1. Field of the Invention
The invention is directed to a method and apparatus for sensing conditions on an object. In particular, the invention is directed to a method and apparatus for determining at least one of pressure and temperature conditions on an object.
2. Description of the Art
It is desirable and useful to measure various characteristics, such as temperature and pressure on objects under operating conditions, to provide data for optimizing design details. The objects include operating rotating machinery comprising elements such as turbine parts including fans, compressor blades, turbine blades, vanes, etc. in jet engines,
It is relatively difficult to measure either pressure and temperature conditions on complex and intricately shaped objects, such as in rotating turbine parts under operating conditions. Most sensors have a bulk and disturb the aerodynamic flow that, of course, causes the pressure, and adversely impacts temperature on the object. Measuring stationary conditions on an object does not provide acceptable data to optimize designs when the machinery is operating.
It has been suggested that a sensor, such as a pressure sensor, be attached to or near the rotating parts. However, a pressure sensor has a definite volume and bulk, and the positioning of such a sensor will disturb flow during operating conditions and not reflect exact pressure data on the object. If the pressure and flow are disturbed, and an exact pressure data is not obtainable, a resultant design of the rotating parts will not take into account the true pressure on the rotating parts.
One method, which has been proposed to measure pressure conditions on complex-shaped parts without disturbing aerodynamic flow, uses a "pressure-sensitive paint". The pressure-sensitive paint is essentially a luminescent material, whose luminescent properties are affected by pressure. A known organic material that is used for the pressure-sensitive paint is pyrene, which is an organic compound whose luminescent lifetime is sensitive to the presence of oxygen in its local environment.
The pressure-sensitive paint is coated onto an object and optically interrogated with a light beam, typically by directing a short-pulsed laser beam at the pyrene containing organic material. A time-dependence of luminescence from the pyrene containing organic material is monitored, for example using a photodetector. As atmospheric pressure on the object increases, partial pressure of any present oxygen increases. Thus, more oxygen diffuses into the local environment of the pyrene containing organic material.
An increased concentration of oxygen in the pyrene containing organic material leads to a decrease in the luminescent lifetime of the pyrene. As pressure increases, the luminescent lifetime of the pyrene decreases. This relationship allows a determination of pressure by monitoring the luminescent lifetime of the pyrene containing organic coating material.

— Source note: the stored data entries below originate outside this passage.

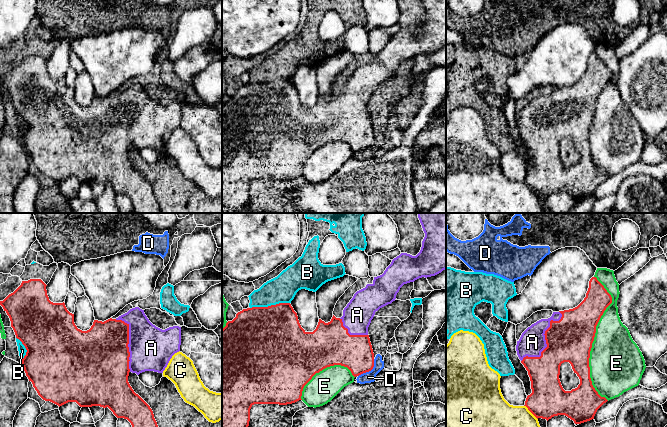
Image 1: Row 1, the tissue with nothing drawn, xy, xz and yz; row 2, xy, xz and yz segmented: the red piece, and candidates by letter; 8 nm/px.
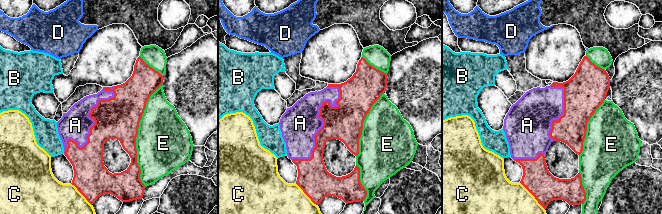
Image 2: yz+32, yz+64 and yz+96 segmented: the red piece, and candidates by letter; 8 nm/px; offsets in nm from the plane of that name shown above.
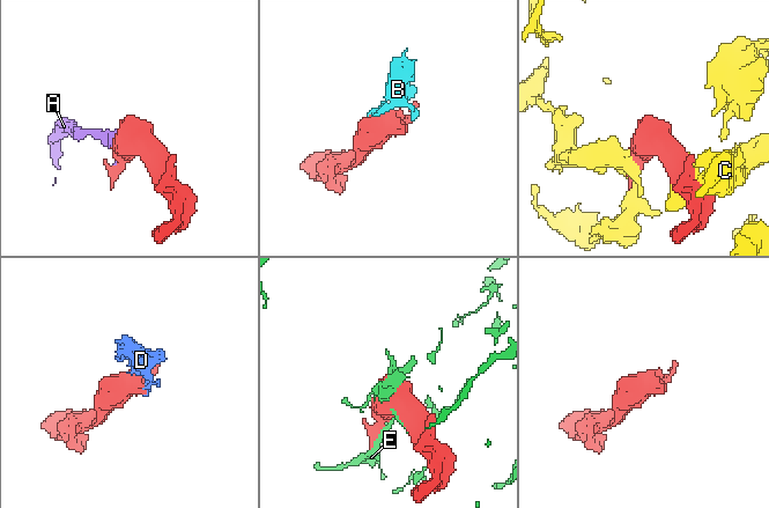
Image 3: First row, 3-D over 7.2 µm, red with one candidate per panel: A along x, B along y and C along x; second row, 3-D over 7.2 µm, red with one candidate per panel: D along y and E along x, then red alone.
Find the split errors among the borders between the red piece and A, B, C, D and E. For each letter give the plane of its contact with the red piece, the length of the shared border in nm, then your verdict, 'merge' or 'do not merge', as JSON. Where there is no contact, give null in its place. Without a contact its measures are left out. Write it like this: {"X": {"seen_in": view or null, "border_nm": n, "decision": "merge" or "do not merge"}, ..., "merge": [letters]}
{"A": {"seen_in": "yz", "border_nm": 500, "decision": "merge"}, "B": {"seen_in": "xz", "border_nm": 320, "decision": "do not merge"}, "C": {"seen_in": "yz", "border_nm": 160, "decision": "do not merge"}, "D": {"seen_in": "xz", "border_nm": 190, "decision": "do not merge"}, "E": {"seen_in": "yz", "border_nm": 1000, "decision": "do not merge"}, "merge": ["A"]}

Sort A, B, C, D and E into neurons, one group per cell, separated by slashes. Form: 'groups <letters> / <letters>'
groups A / B / C / D / E

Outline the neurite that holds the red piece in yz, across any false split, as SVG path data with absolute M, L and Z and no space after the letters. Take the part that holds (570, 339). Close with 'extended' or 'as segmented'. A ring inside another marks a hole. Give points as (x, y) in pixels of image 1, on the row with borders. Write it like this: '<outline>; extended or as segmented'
M592 277L586 297L577 307L553 312L550 318L537 321L522 333L517 341L516 351L528 371L532 389L524 406L537 419L548 421L554 416L565 415L575 424L581 424L594 419L597 410L608 401L601 397L592 385L589 358L596 326L611 303L611 295L596 277ZM564 362L571 364L580 379L578 387L571 391L565 391L559 379L560 366Z; extended

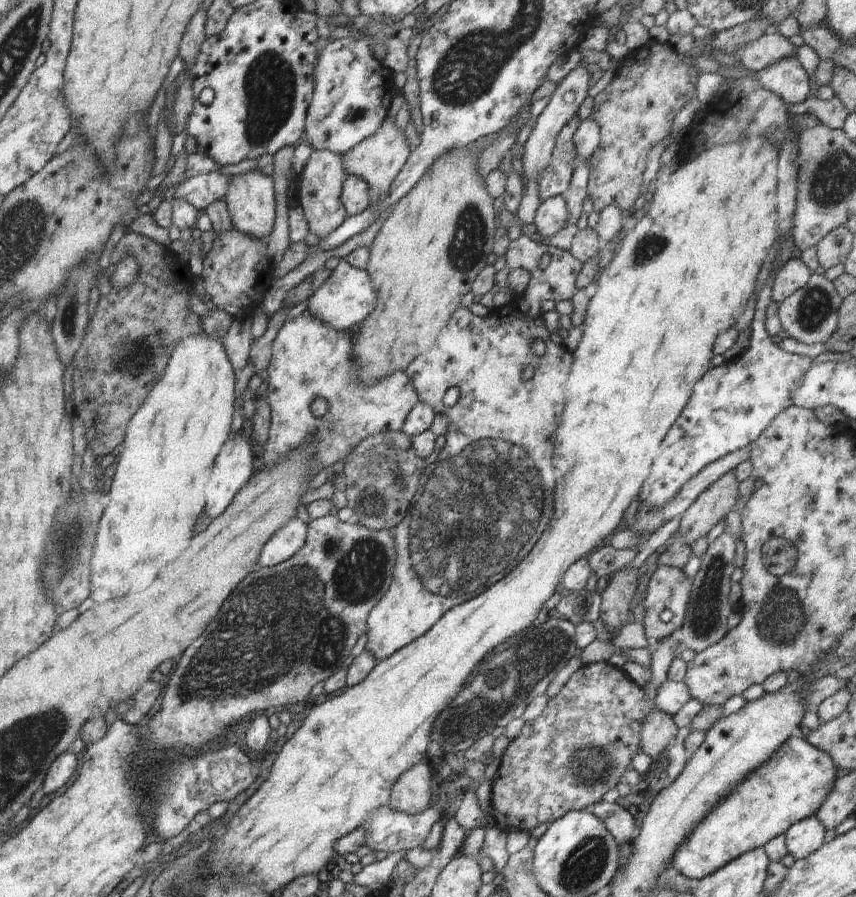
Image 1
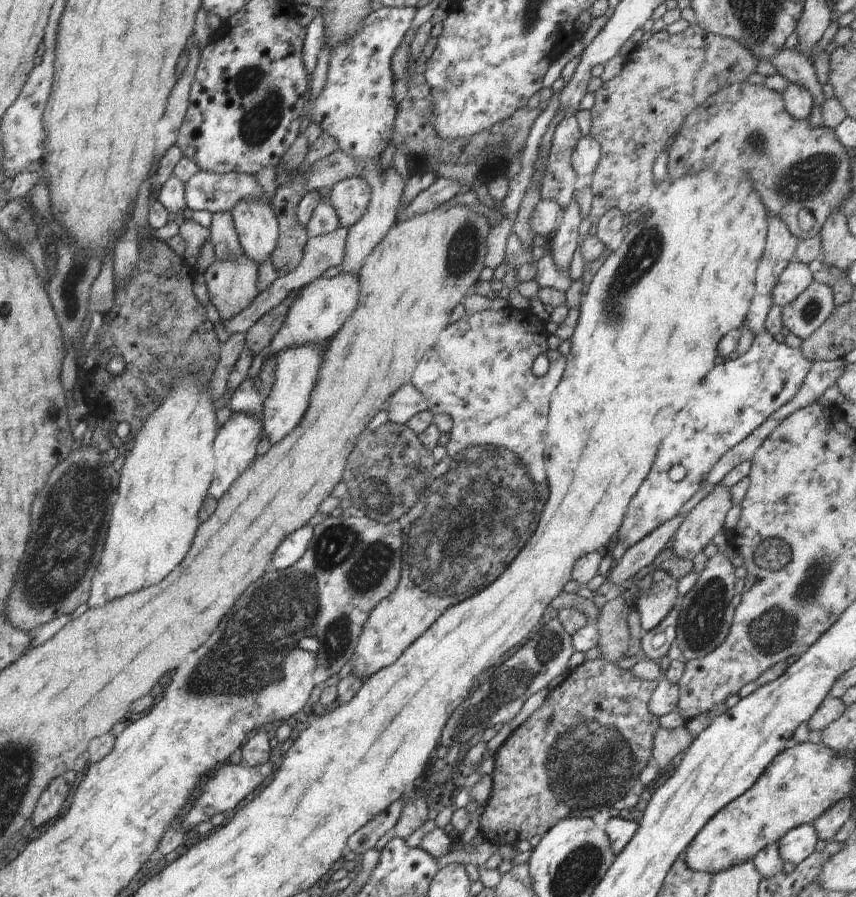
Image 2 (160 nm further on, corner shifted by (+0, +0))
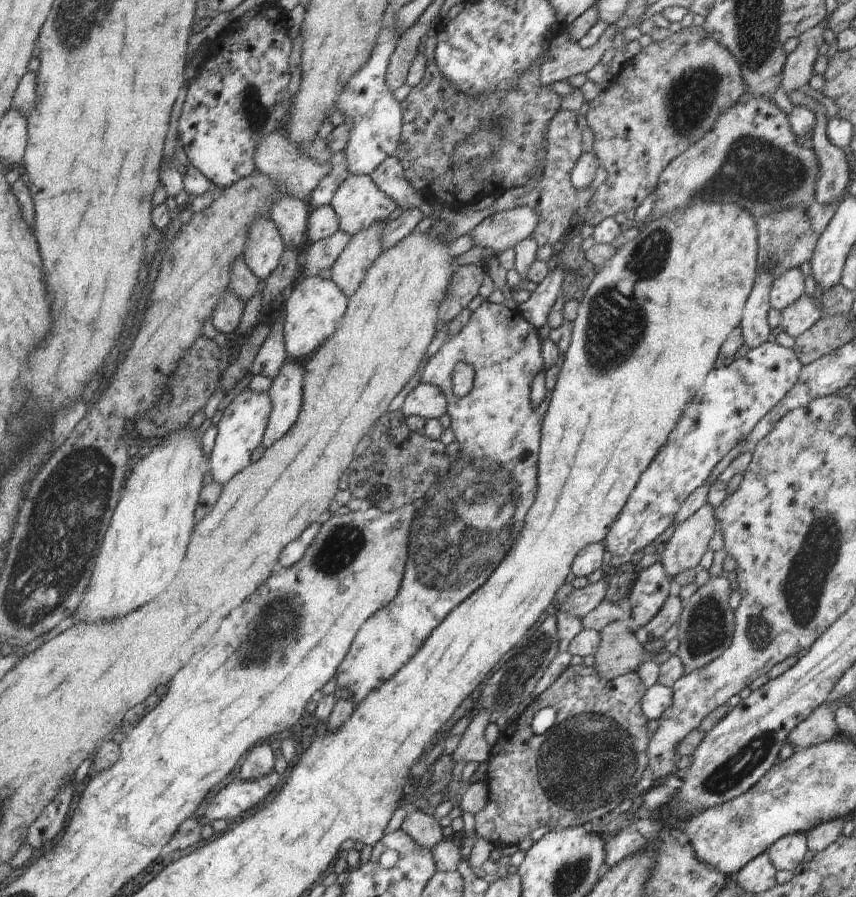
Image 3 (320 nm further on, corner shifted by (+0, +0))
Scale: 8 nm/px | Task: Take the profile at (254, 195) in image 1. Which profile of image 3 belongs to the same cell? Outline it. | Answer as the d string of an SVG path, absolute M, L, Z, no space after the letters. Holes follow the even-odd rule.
M260 218L254 222L246 234L244 262L257 280L264 280L276 269L284 244L278 226L270 218Z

However, the use of the pyrene containing organic coating material is limited to low temperature environments, since degradation of the organic "paint" containing pyrene occurs at temperatures above about 300.degree. C. Additionally, a response time for this method is limited, both by the luminescent lifetime and a speed at which oxygen diffuses into the coating. Therefore, the use of the pyrene containing organic coating material is not effective for determining pressures conditions on rotating parts for turbines, where temperatures are routinely above about 300.degree. C., and further where a relatively rapid response time is needed because of changes in pressure over time.
Another attempt to determine pressure conditions on an object attempts to use a micromachined sensor array, which measures by optical analysis surface pressures. However, the array discussed in A Micromachnined Sensor Array for Optical Measurements of Surface Pressure, Miller et al., American Institute of Aeronautics and Astronautics (Jan. 1997) is separately constructed and then attached to the object. Thus, there will be irregularities in the surface due to the numerous arrays that are attached, for example by gluing, to the object. These irregularities do not reflect the true pressure on the object. Further, the arrays are sealed by its upper surface in a drum-like fashion, and thus in reality, depend on deflection of its upper surface to determine pressure acting on the array. The performance of this array is limited by the physical characteristics of the upper surface.
Accordingly, it is relatively difficult to accurately measure pressure on complex and intricately shaped objects, such in rotating turbine parts, including blades and disks. Presently, there are no acceptable and satisfactory methods for measuring pressure data under operating conditions, which does not disturb the aerodynamic flow.